What would be possible if nothing came in our way of doing what we wanted? What if we dedicated our complete self, awake, asleep and in dreams, to work? What if we went all out and dived headlong into solving issues, with a bullheadedness and madness affordable only by those who are completely free? What then, would be possible?
This is what got Bhaskar and I to start our initiative, Community Matters.
We started six weeks ago with little idea of what we should do, but being very clear of what we should NOT do. Despite having worked in the social space for over three years and having experienced CSRs, deadlines, targets and tangible results, we decided to do it differently this time around.
We did not want to become people who, without fully understanding issues and without involving all stakeholders, randomly go about deciding outputs. We did not want to set fancy outcomes only to regret later that they could not be achieved or cover it up with charts and stats. So how else can things function in the social space?
Hard social realities
Every issue is governed by natural principals, more so in the social space, since it concerns people at every stage. The more we have read and learnt about theories and ‘isms, the more incapable we become of working naturally. Work in the social space requires us to throw away all that we have known so far, and be stripped of all conditioning, so that we can see the reality in the eye. And only if we allow ourselves to see the reality can we act meaningfully.
As Bhaskar keeps saying: “The gaps in implementation of policy happen when those who are working at the ground are not involved in the planning and decision making.” Most often, we inform and instruct them and take it for granted that they will implement it.
The reality is quiet different, as we found, while working with the garbage auto drivers, pourakarmikas and supervisors when we took on the solid waste management project in our ward. Every idea that was presented was rubbished by them as something that will simply not work. It is from them that we learnt where the problem really lies and how high level officials are disconnected from these realities.
Feeling the pulse
I once heard a senior corporate head speaking to an audience of social workers, activists and corporate leaders: “It is not difficult to find issues in India. You could close your eyes and throw a stone and it will fall on a wonderful issue.” It kept bugging me; is this how we should take up issues?
We wanted to hear from the people what needs to be done. So without any preset agenda, we set out to meet all the relevant people, including elected representatives, bueroucrats and citizen groups. We spent days almost living on a scooter, with a book, pen and camera experiencing the ward where we live, as a starting point to understanding issues and priorities of the people.
We allowed ourselves to experience everything- the high rise apartments which flaunted the criminal misuse of resources to the narrow lanes and small houses which get treated as if they do not exist; the vulgar abuse of lakes and natural spaces contrasting with the beauty and innocence of the birds and urban wildlife which quietly take whatever humans throw at them.
Before we went any further, we thought it would be useful if we met the ward counsel and took their help in gathering more information. Afterall, they are our representatives, here to help us, right? We visited ward offices in four different wards to get a better idea of how these things work.

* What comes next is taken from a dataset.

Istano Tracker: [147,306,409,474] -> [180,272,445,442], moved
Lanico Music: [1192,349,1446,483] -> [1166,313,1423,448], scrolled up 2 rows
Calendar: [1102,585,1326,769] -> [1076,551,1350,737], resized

When it came to my ward (No. 195, Konanakunte), the lady corporator’s official phone (the one displayed on the yellow boards) was with her husband and she was not present even at the office when we turned up to meet, that too after an appointment.

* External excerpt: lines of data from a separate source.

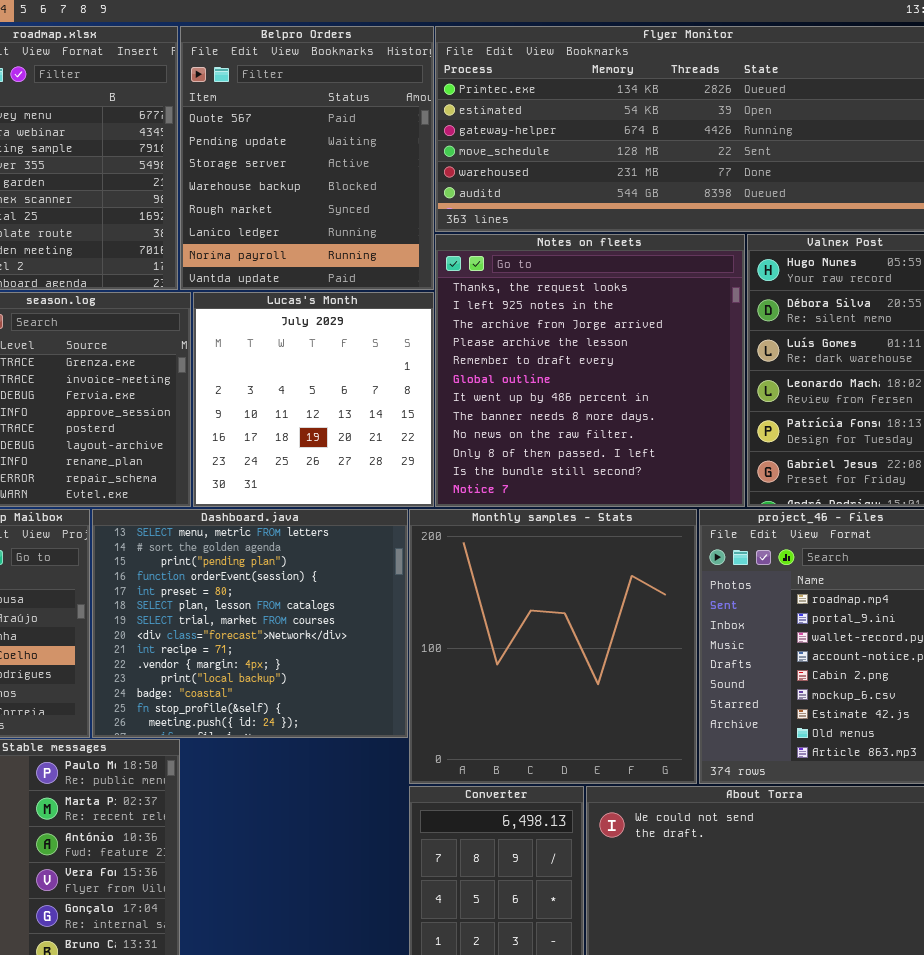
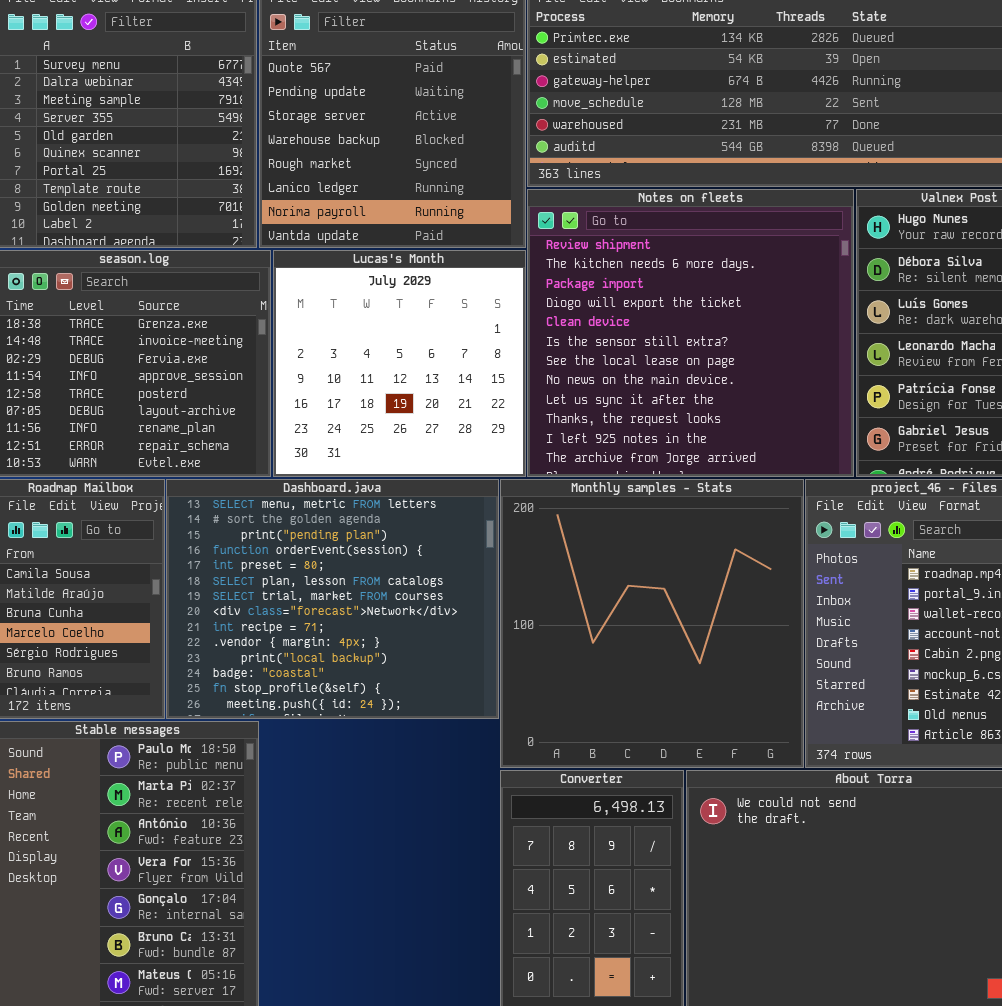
Notes on fleets: [435,234,745,507] -> [527,189,854,477], scrolled up 9 rows

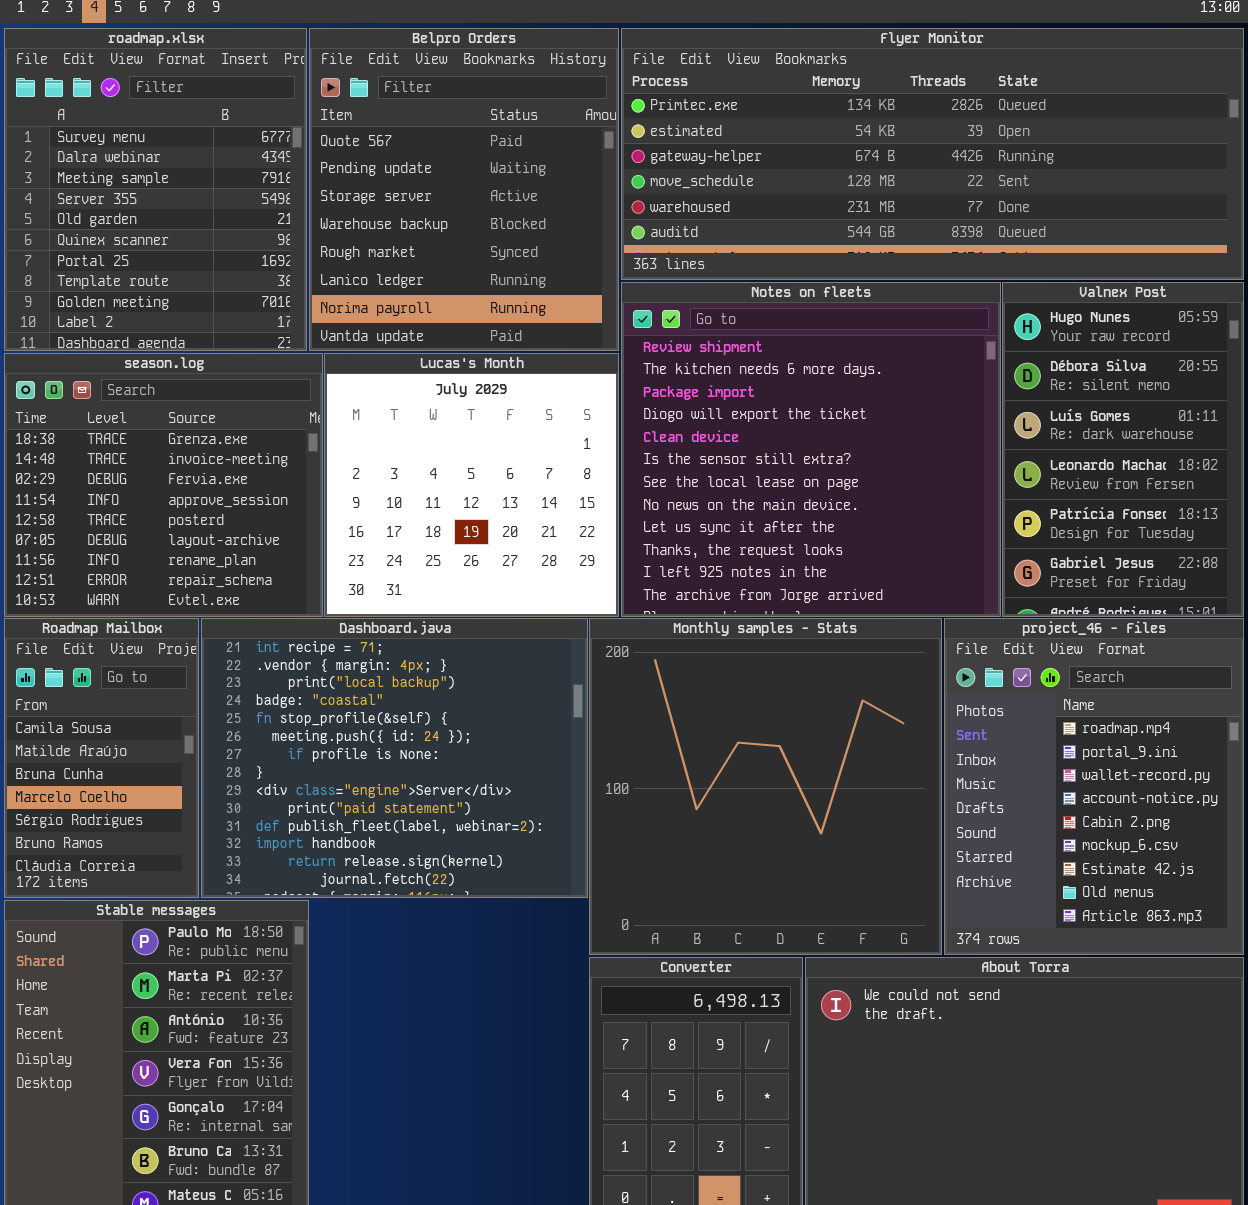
Dashboard.java: [166,479,499,719] -> [201,618,588,898], scrolled down 8 rows

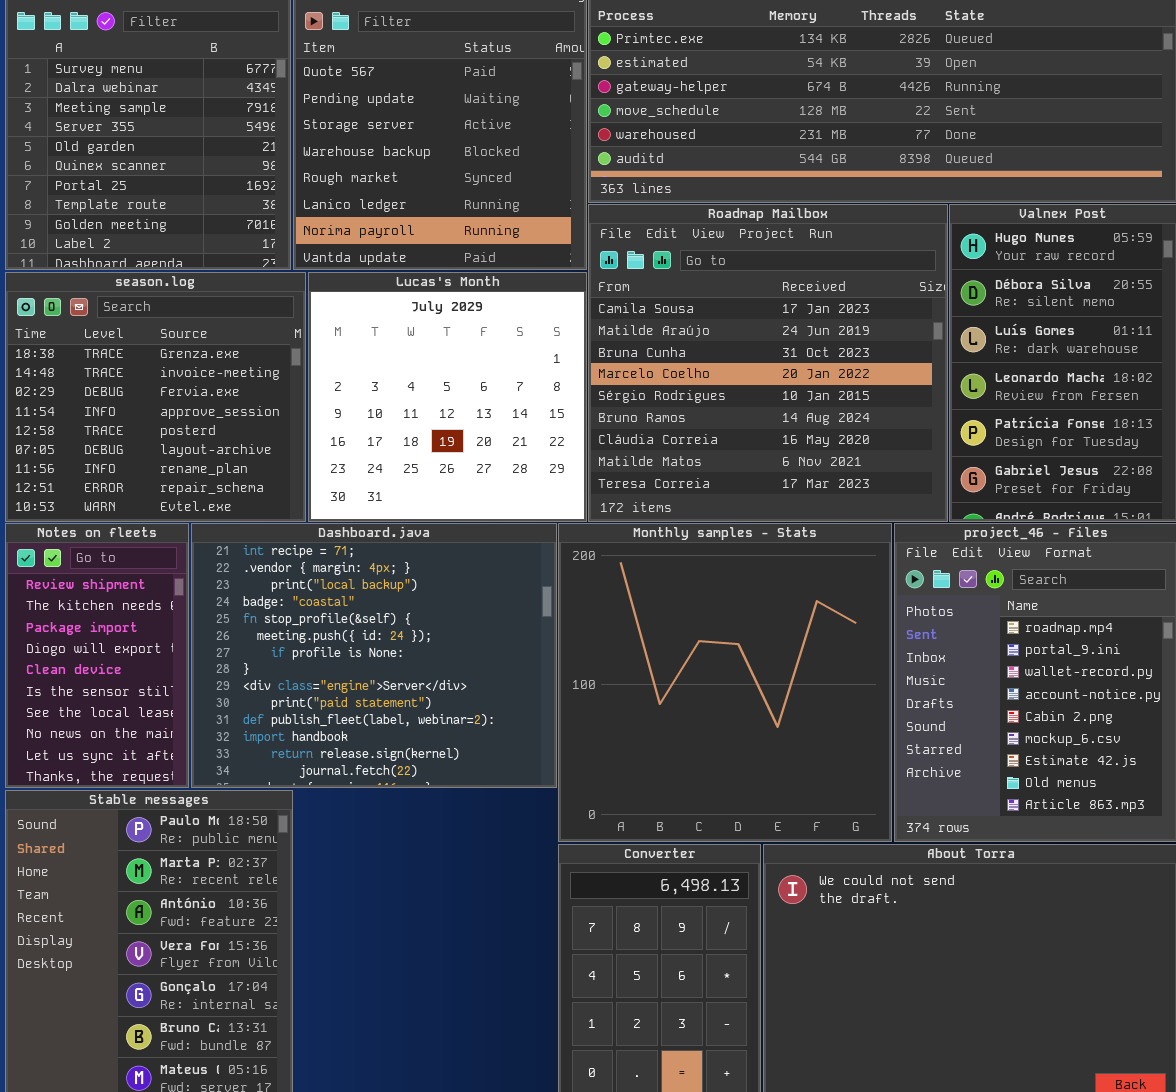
Notes on fleets: [621,282,1001,617] -> [5,523,189,788], moved, resized
Roadmap Mailbox: [4,618,199,898] -> [588,204,948,522], moved, resized

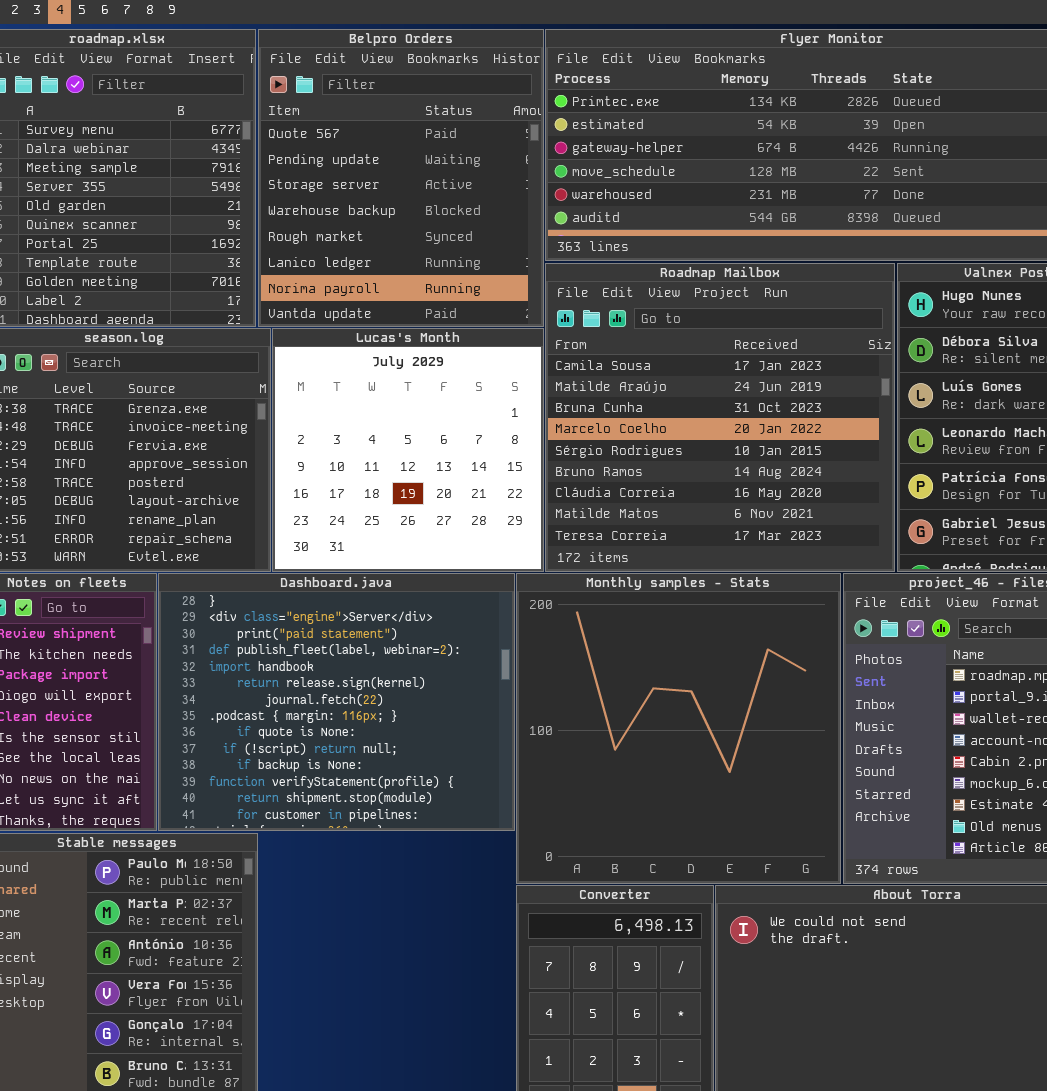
Dashboard.java: [191,523,557,788] -> [158,573,515,831], scrolled down 7 rows

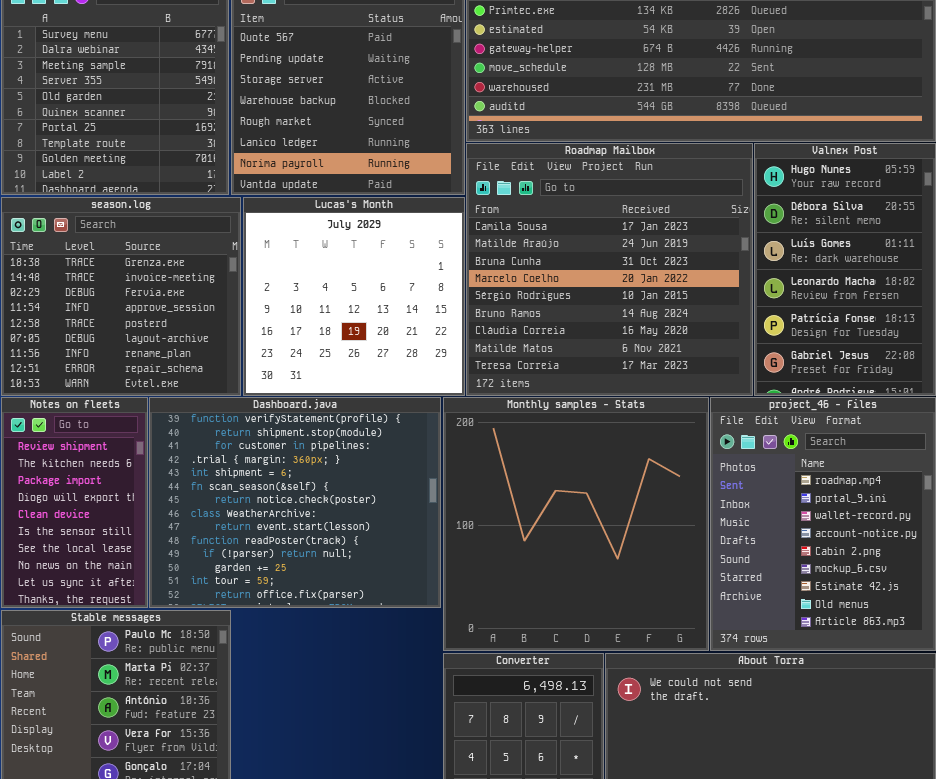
Dashboard.java: [158,573,515,831] -> [149,397,441,608], scrolled down 11 rows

The person we got to meet was her husband, who suggested we meet with the Joint Commissioner (office at Begur) to get a better understanding of what needs to be taken up. When we met the JC, he asked us what we wanted to do. And we said that we wanted to know what his priorities are. Then he wanted to know if we had a card and a brochure.
However, the only issue which the JC and the corporator (her husband actually) showed interest in was garbage and solid waste management. Incidentally, Konanakunte happens to be one of the Kasa Muktha wards. I guess all the pressure put on the government for at least one issue seems to be working. This is how we arrived at Solid Waste Management as the first issue we would undertake in our ward.
The future posts will give insights into how we went about understanding and addressing this issue and other issues that emerged.